1. La cotitularité du bail d’habitation
- La cotitularité légale des personnes mariées et pacsées
- La cotitularité conventionnelle des concubins
2. La protection civile de la victime de violences conjugales
- L’ordonnance de protection du juge aux affaires familiales (JAF)
- L’éviction du domicile de l’auteur des violences
- Les conséquences de cette éviction
3. Les apports législatifs récents
- Le renforcement de la protection des victimes étrangères
- L’accès au logement social facilité pour les victimes de violences
- Les apports de la loi ELAN : les victimes de violences conjugales dispensées de payer le loyer après leur départ du logement
- La loi du 28 décembre 2019
- La loi du 30 juillet 2020 visant à protéger les victimes de violences conjugales
- Loi du 28 février 2023 crée une aide universelle d’urgence pour les victimes de violences conjugales
Chaque année, environ 216 000 femmes âgées de 18 à 75 ans et 80 000 hommes sont victimes de violences physiques et/ou sexuelles de la part de leur ancien ou actuel partenaire intime (mari, épouse, concubin(e), pacsé, petit-ami(e)…).
La violence à l’égard des femmes, plus connue, est définie « comme une violation des droits de l’homme et une forme de discrimination à l’égard des femmes, et désigne tous les actes de violence fondés sur le genre qui entrainent, ou sont susceptibles d’entrainer pour les femmes, des dommages ou souffrances de nature physique, sexuelle, psychologique ou économique, y compris la menace de se livrer à de tels actes, la contrainte ou la privation arbitraire de liberté, que ce soit dans la vie publique ou privée » (définition donnée lors de la Convention européenne dite d’Istanbul en novembre 2014).
Depuis plusieurs années, les outils de prévention des violences conjugales se développent pour mieux venir en aide aux victimes.
Le plus souvent c’est dans le logement familial que s’exercent les violences conjugales.
Les victimes peuvent décider, soit de rester dans le logement soit d’en partir au risque de se retrouver à la rue avec leurs enfants. Avant d’étudier la protection civile qui s’offre à elles pour être au mieux protéger contre l’auteur de leurs violences, nous définirons leurs droits sur le logement familial.
1. La cotitularité du bail d’habitation
La cotitularité légale des personnes mariées et pacsées
Pour les personnes mariées :
L’article 1751 du code civil prévoit une cotitularité légale : « Le droit au bail du local sans caractère professionnel ou commercial qui sert effectivement à l’habitation des deux époux est, quel que soit le régime matrimonial et même si le bail a été conclu avant le mariage, réputé appartenir à l’un et à l’autre des époux ». Cette double titularité est une disposition d’ordre public. Aucune clause contractuelle ne peut y déroger.
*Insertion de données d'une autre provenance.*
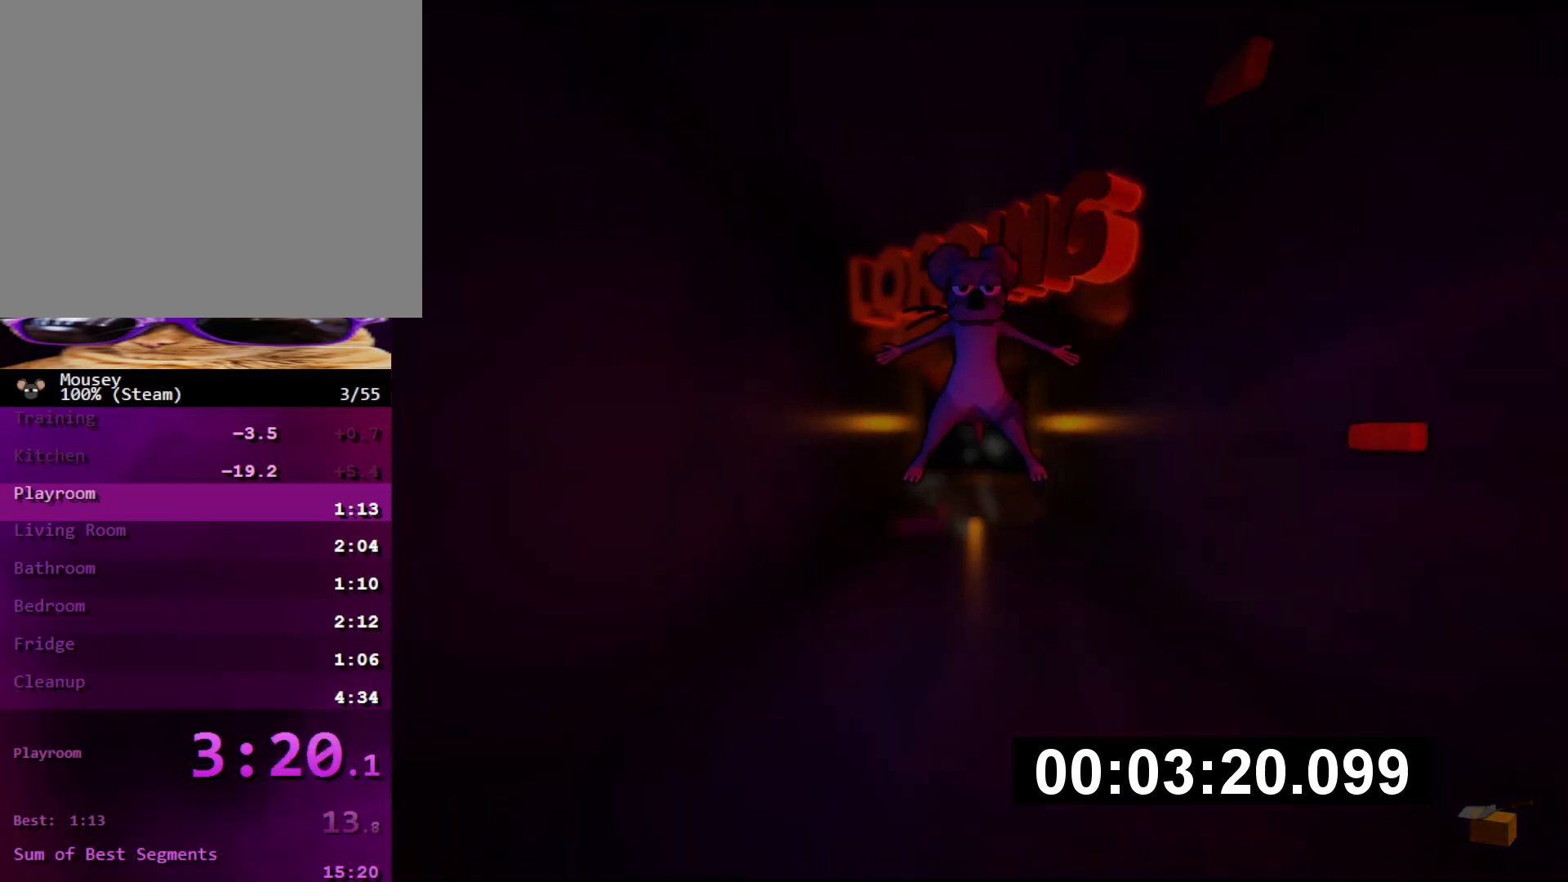
{"buttons": ["CROSS"], "left_stick": "up-left", "right_stick": "center", "events": [[67, "CROSS", "down"], [117, "CROSS", "up"], [200, "CROSS", "down"], [267, "CROSS", "up"], [301, "left_stick", "up-left"], [367, "CROSS", "down"], [417, "CROSS", "up"], [484, "CROSS", "down"]]}
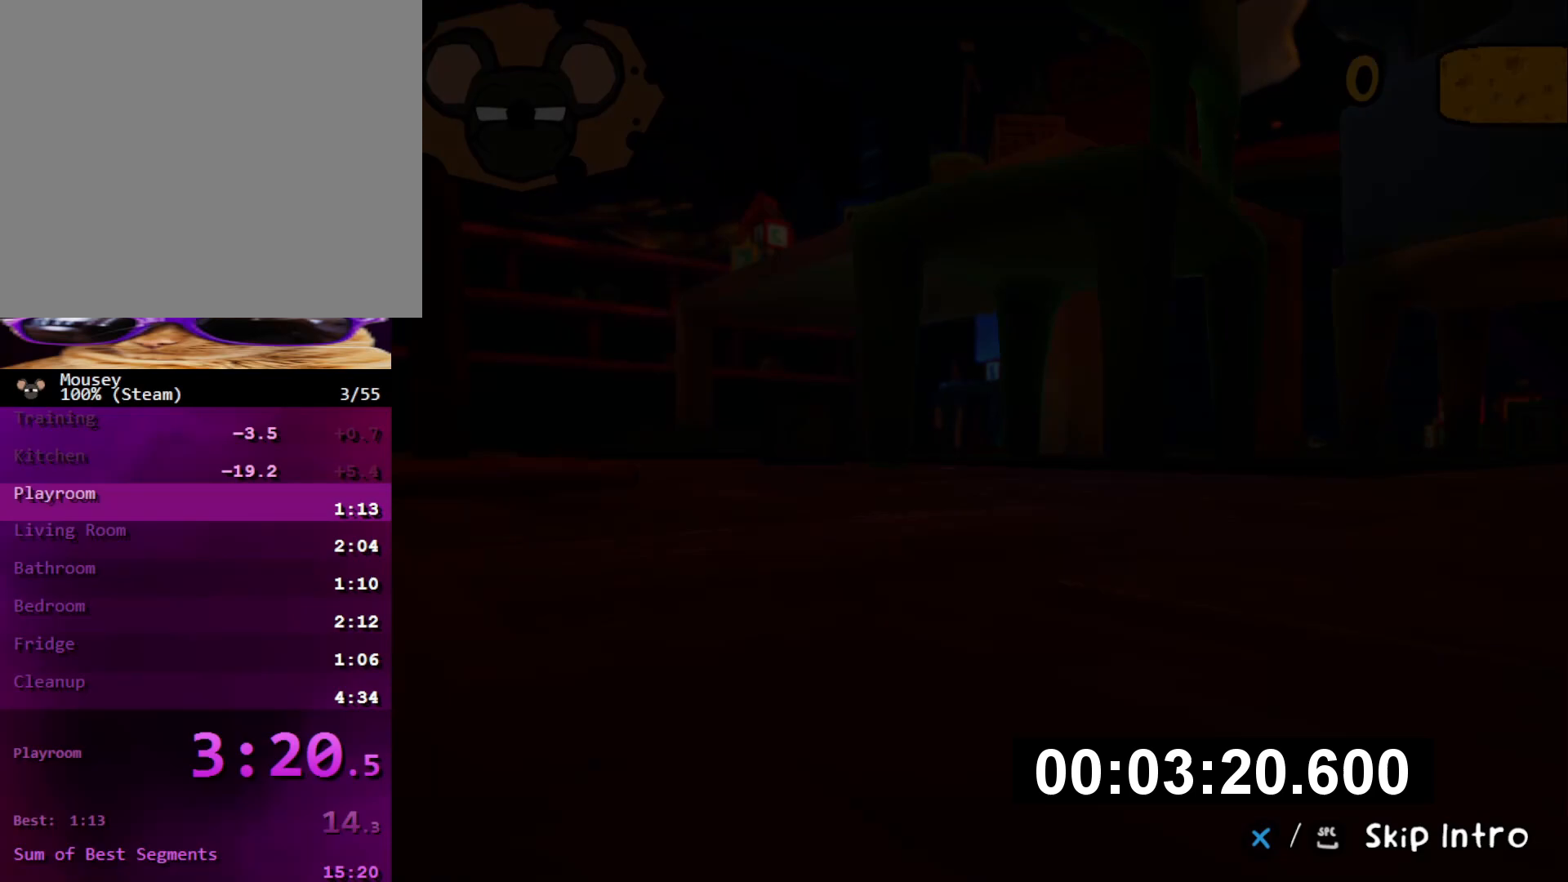
{"buttons": [], "left_stick": "up-left", "right_stick": "left", "events": [[50, "CROSS", "up"], [117, "CROSS", "down"], [183, "CROSS", "up"], [250, "CROSS", "down"], [333, "CROSS", "up"], [417, "right_stick", "left"]]}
Même non signataire d’un bail, l’époux ou l’épouse a les mêmes droits et obligations que le titulaire en titre.
En cas de séparation, les règles protectrices de l’article 1751 continuent à s’appliquer. Un époux ne pourra disposer, seul, du droit au bail. Lorsque, suite à une ordonnance de non-conciliation ou à un divorce, un des époux souhaite résider séparément et conserver malgré tout le logement, l’attribution préférentielle du bail sera accordée par le juge « en considération des intérêts sociaux et familiaux en cause ». Les éléments pris en considération par les juges sont, par exemple, la garde des enfants ou l’exercice d’une profession dans les lieux loués, pour l’attribution du bail.
Pour les personnes pacsées :
Le pacte civil de solidarité est « un contrat conclu par deux personnes physiques majeures, de sexe différent ou de même sexe, pour organiser leur vie commune. » La communauté de vie implique une résidence commune.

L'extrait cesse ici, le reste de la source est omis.